Vous achevez aujourd’hui à Metz un tour de France commencé en juillet dernier. Qui avez-vous rencontré ?
Je suis allé à la rencontre de nos personnels de CDC Habitat pour leur présenter la réorganisation en cours. Nos treize Entreprises sociales pour l’habitat (ESH) vont fusionner en une seule. Nous allons créer six directions interrégionales autour de nos deux pôles d’activités, le logement intermédiaire et le logement social. Nos agences seront maintenues pour conserver le lien avec les acteurs locaux et nos locataires sur le terrain. J’ai également rencontré un grand nombre d’élus et de représentants d’organismes de logements sociaux qui se posent des questions quant à leur capacité à réaliser leur plan de charge et à produire du logement à l’avenir, notamment suite aux réformes sur les APL et la loi Elan. J’ai pu les rassurer en leur expliquant que la Banque des territoires et CDC Habitat seraient à leurs côtés.

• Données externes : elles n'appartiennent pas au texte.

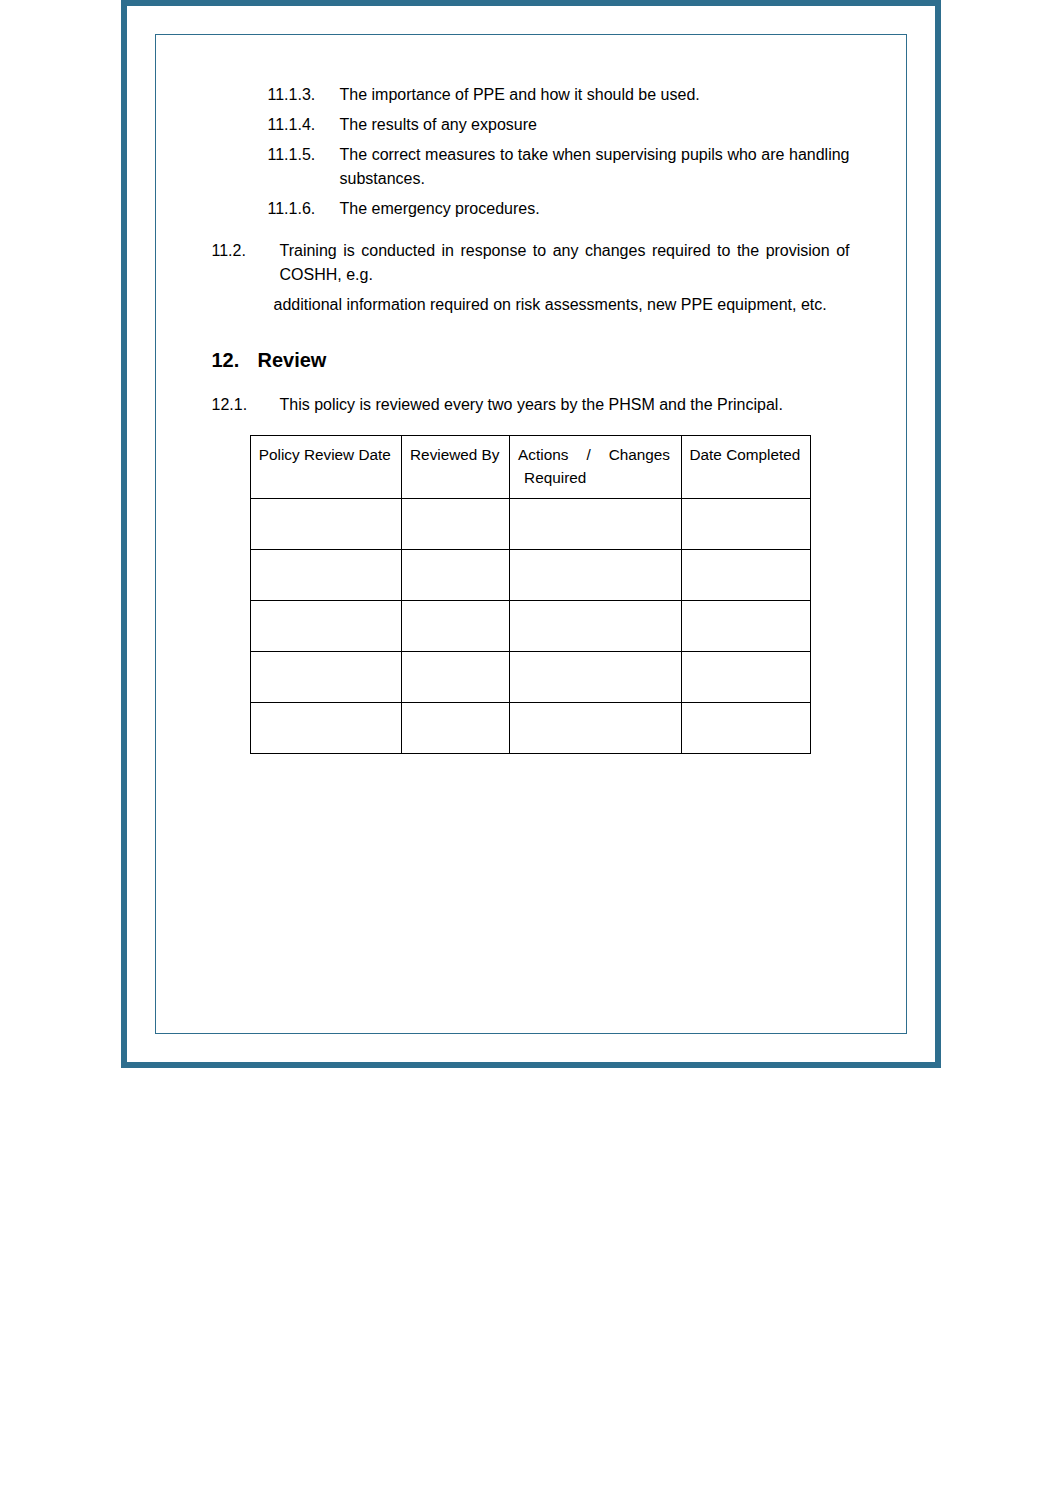11.1.3. The importance of PPE and how it should be used.
11.1.4. The results of any exposure
11.1.5. The correct measures to take when supervising pupils who are handling substances.
11.1.6. The emergency procedures.
11.2. Training is conducted in response to any changes required to the provision of COSHH, e.g.
additional information required on risk assessments, new PPE equipment, etc.
12. Review
12.1. This policy is reviewed every two years by the PHSM and the Principal.
| Policy Review Date | Reviewed By | Actions / Changes Required | Date Completed |
| --- | --- | --- | --- |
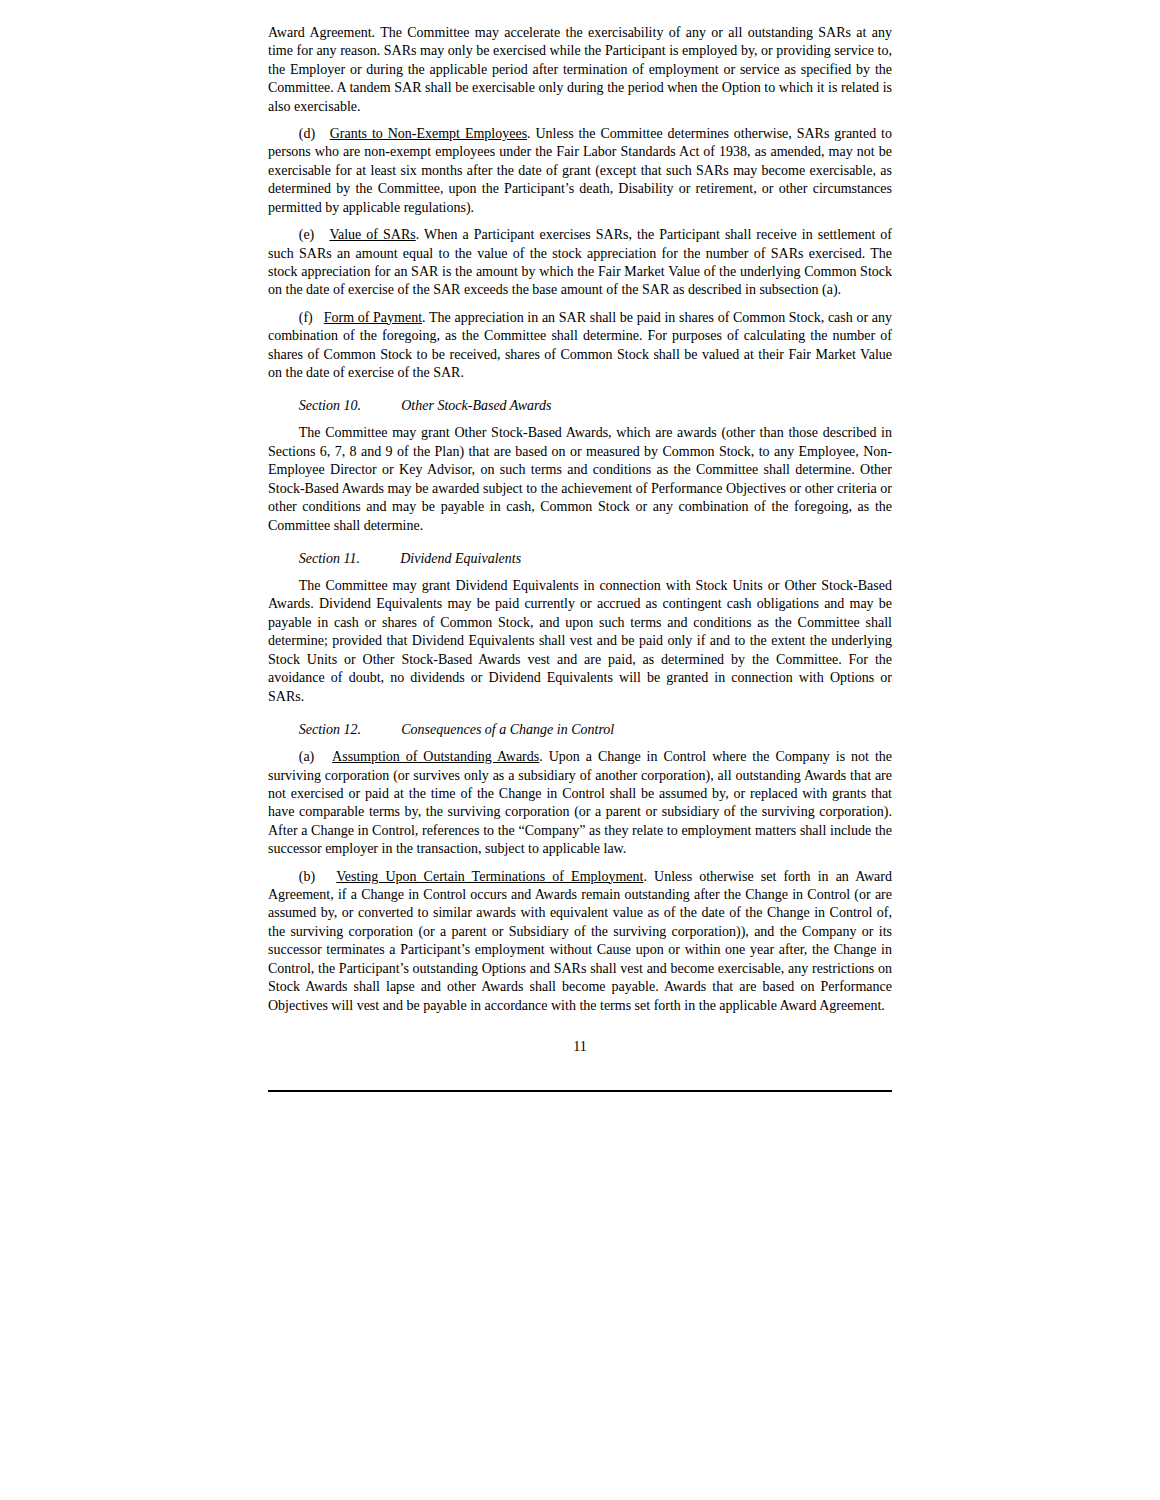Award Agreement. The Committee may accelerate the exercisability of any or all outstanding SARs at any time for any reason. SARs may only be exercised while the Participant is employed by, or providing service to, the Employer or during the applicable period after termination of employment or service as specified by the Committee. A tandem SAR shall be exercisable only during the period when the Option to which it is related is also exercisable.
(d) Grants to Non-Exempt Employees. Unless the Committee determines otherwise, SARs granted to persons who are non-exempt employees under the Fair Labor Standards Act of 1938, as amended, may not be exercisable for at least six months after the date of grant (except that such SARs may become exercisable, as determined by the Committee, upon the Participant’s death, Disability or retirement, or other circumstances permitted by applicable regulations).
(e) Value of SARs. When a Participant exercises SARs, the Participant shall receive in settlement of such SARs an amount equal to the value of the stock appreciation for the number of SARs exercised. The stock appreciation for an SAR is the amount by which the Fair Market Value of the underlying Common Stock on the date of exercise of the SAR exceeds the base amount of the SAR as described in subsection (a).
(f) Form of Payment. The appreciation in an SAR shall be paid in shares of Common Stock, cash or any combination of the foregoing, as the Committee shall determine. For purposes of calculating the number of shares of Common Stock to be received, shares of Common Stock shall be valued at their Fair Market Value on the date of exercise of the SAR.
Section 10. Other Stock-Based Awards
The Committee may grant Other Stock-Based Awards, which are awards (other than those described in Sections 6, 7, 8 and 9 of the Plan) that are based on or measured by Common Stock, to any Employee, Non-Employee Director or Key Advisor, on such terms and conditions as the Committee shall determine. Other Stock-Based Awards may be awarded subject to the achievement of Performance Objectives or other criteria or other conditions and may be payable in cash, Common Stock or any combination of the foregoing, as the Committee shall determine.
Section 11. Dividend Equivalents
The Committee may grant Dividend Equivalents in connection with Stock Units or Other Stock-Based Awards. Dividend Equivalents may be paid currently or accrued as contingent cash obligations and may be payable in cash or shares of Common Stock, and upon such terms and conditions as the Committee shall determine; provided that Dividend Equivalents shall vest and be paid only if and to the extent the underlying Stock Units or Other Stock-Based Awards vest and are paid, as determined by the Committee. For the avoidance of doubt, no dividends or Dividend Equivalents will be granted in connection with Options or SARs.
Section 12. Consequences of a Change in Control
(a) Assumption of Outstanding Awards. Upon a Change in Control where the Company is not the surviving corporation (or survives only as a subsidiary of another corporation), all outstanding Awards that are not exercised or paid at the time of the Change in Control shall be assumed by, or replaced with grants that have comparable terms by, the surviving corporation (or a parent or subsidiary of the surviving corporation). After a Change in Control, references to the “Company” as they relate to employment matters shall include the successor employer in the transaction, subject to applicable law.
(b) Vesting Upon Certain Terminations of Employment. Unless otherwise set forth in an Award Agreement, if a Change in Control occurs and Awards remain outstanding after the Change in Control (or are assumed by, or converted to similar awards with equivalent value as of the date of the Change in Control of, the surviving corporation (or a parent or Subsidiary of the surviving corporation)), and the Company or its successor terminates a Participant’s employment without Cause upon or within one year after, the Change in Control, the Participant’s outstanding Options and SARs shall vest and become exercisable, any restrictions on Stock Awards shall lapse and other Awards shall become payable. Awards that are based on Performance Objectives will vest and be payable in accordance with the terms set forth in the applicable Award Agreement.
11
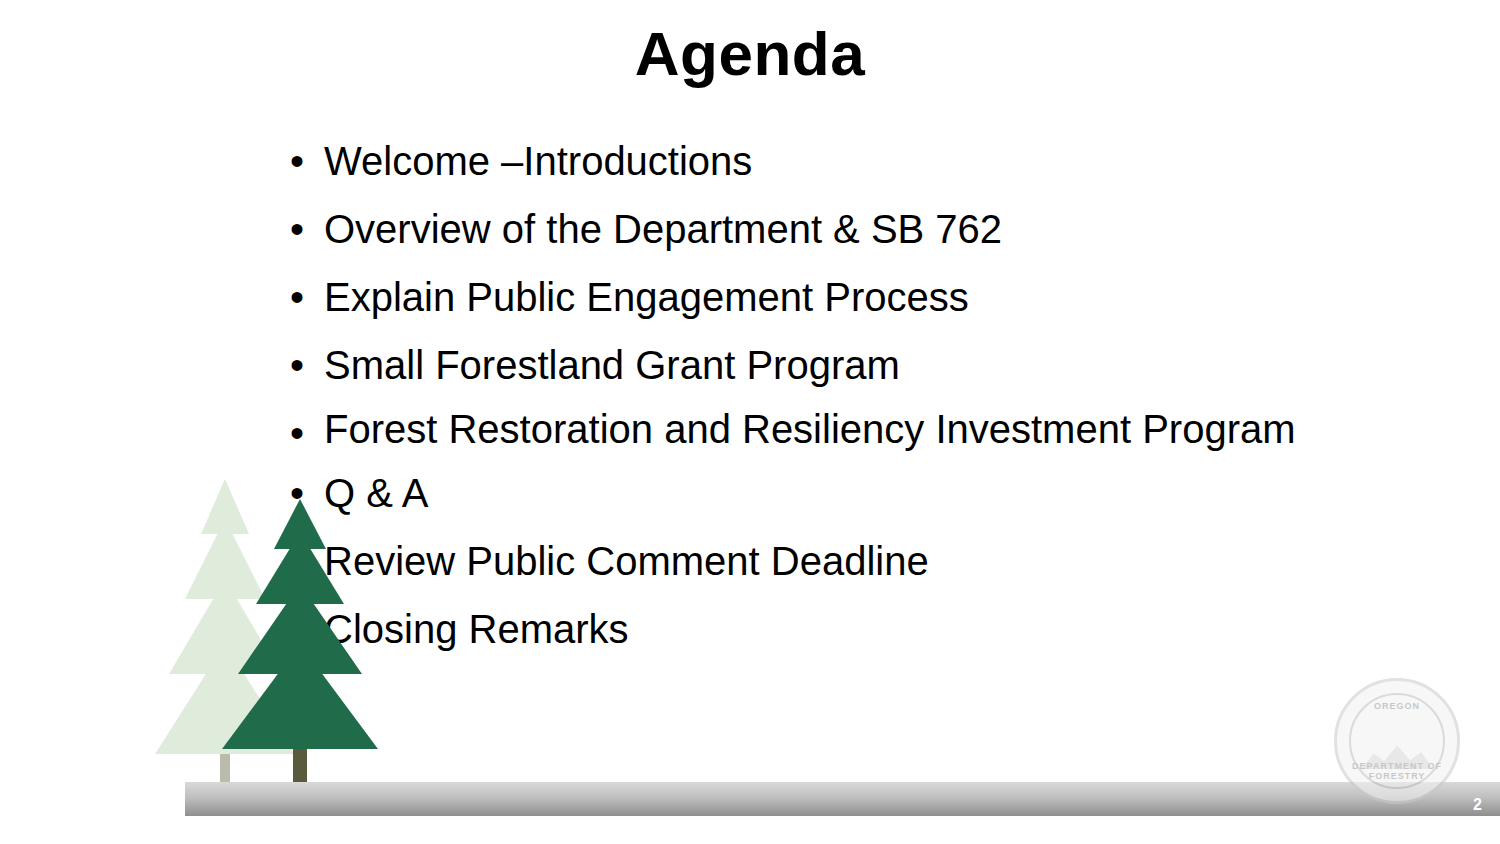Agenda
Welcome –Introductions
Overview of the Department & SB 762
Explain Public Engagement Process
Small Forestland Grant Program
Forest Restoration and Resiliency Investment Program
Q & A
Review Public Comment Deadline
Closing Remarks
2
OREGON
DEPARTMENT OF FORESTRY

Comment pouvez-vous les en assurer ?
La CDC nous a octroyé des moyens supplémentaires pour optimiser leurs fonds propres et neutraliser les effets de la loi Elan. Cela nous permettra de conserver un potentiel d’investissement de 6 000 logements sociaux, de 7 000 à 8 000 logements intermédiaires, dont 3 000 logements dans des programmes centrés sur l’Ile-de-France, et de 4 500 unités d’habitation Adoma, soit 22 000 unités par an en incluant nos activités dans les Hauts-de-France et Outre-mer. Nous disposons d’un budget de 22 Md€ sur dix ans en fonds propres et nos autorisations d’endettement portent notre capacité d’investissement de 2,3 à 3,7 Md€ par an.
Quelles autres incidences la loi Elan induit-elle dans votre activité ?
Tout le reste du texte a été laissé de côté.